L’ancien gouverneur du Nord-Kivu, Julien PALUKU, est monté au créneau pour répondre aux prises de position de Modeste BAHATI LUKWEBO sur la question de la révision de la Constitution en République démocratique du Congo.
Selon lui, il est surprenant de voir certains dirigeants africains s’opposer à toute modification de la Constitution congolaise alors qu’ils sont eux-mêmes au pouvoir depuis plusieurs décennies.
Il cite notamment Paul KAGAME, président du Rwanda, au pouvoir depuis 1994, ainsi que Yoweri MUSEVENI, dirigeant de l’Ouganda depuis 1986.
Pour PALUKU, ces dirigeants ne se maintiennent pas au pouvoir par la volonté populaire, mais plutôt par des systèmes qu’il qualifie de « dictatoriaux ».
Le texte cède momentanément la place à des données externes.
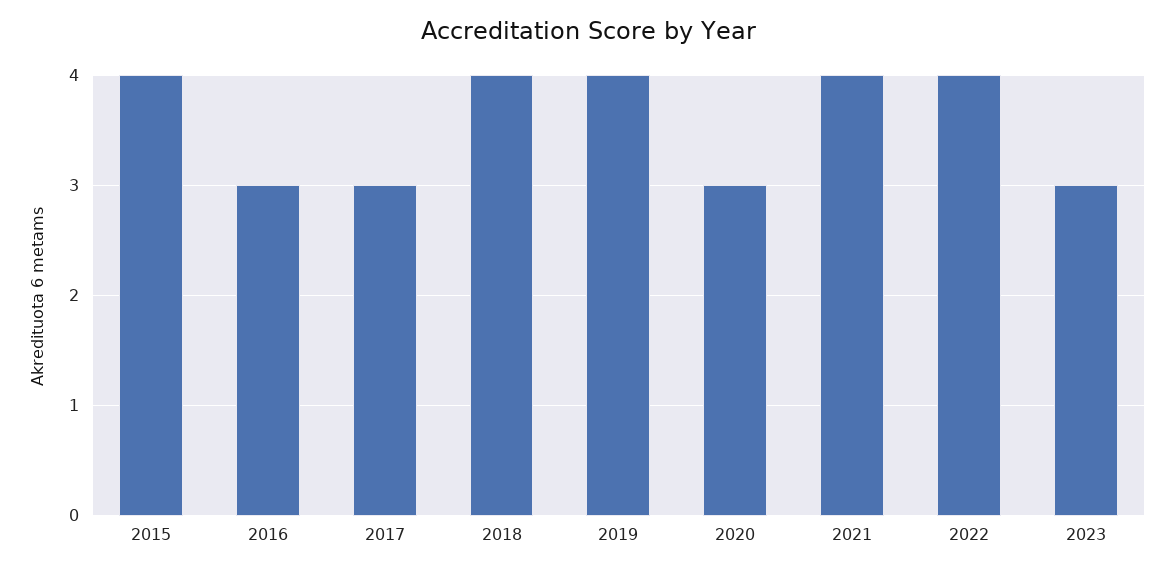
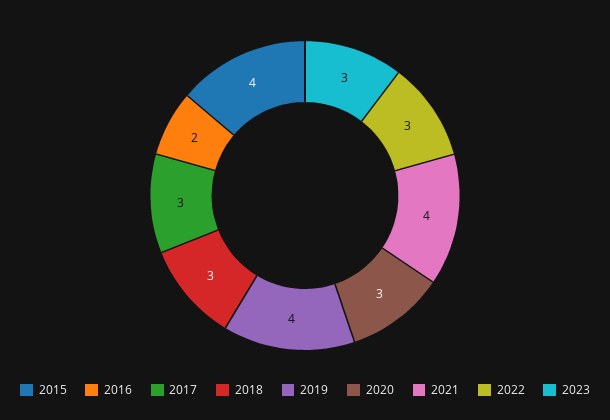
2016: 3 -> 2
2018: 4 -> 3
2022: 4 -> 3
L’ancien gouverneur affirme également disposer d’éléments indiquant que certains acteurs politiques congolais seraient instrumentalisés pour s’opposer à la révision constitutionnelle en RDC.
Dans ses propos, il évoque même des tentatives présumées de manipulation de la jeunesse du Katanga, qui aurait été encouragée, selon lui, à se soulever contre les institutions.
Dans cette sortie médiatique, Julien PALUKU s’interroge également sur le rôle de Moïse KATUMBI, qu’il accuse indirectement de subir l’influence de KIGALI dans certaines prises de position politiques.
«Soyez de vrais politiciens et non des serviteurs de Kigali», lance-t-il à l’endroit de BAHATI LUKWEBO et d’autres responsables politiques congolais.
Il s’interroge enfin sur ce qu’il considère comme une contradiction : pourquoi certains dirigeants africains, comme Denis SASSOU NGUESSO du Congo-Brazzaville, qui ont eux-mêmes modifié leurs constitutions pour rester au pouvoir pendant plus de trente ans, s’opposeraient-ils aujourd’hui à toute réforme constitutionnelle en RDC.
Pour Julien PALUKU, le débat sur la Constitution congolaise doit rester une affaire souveraine relevant uniquement du peuple congolais.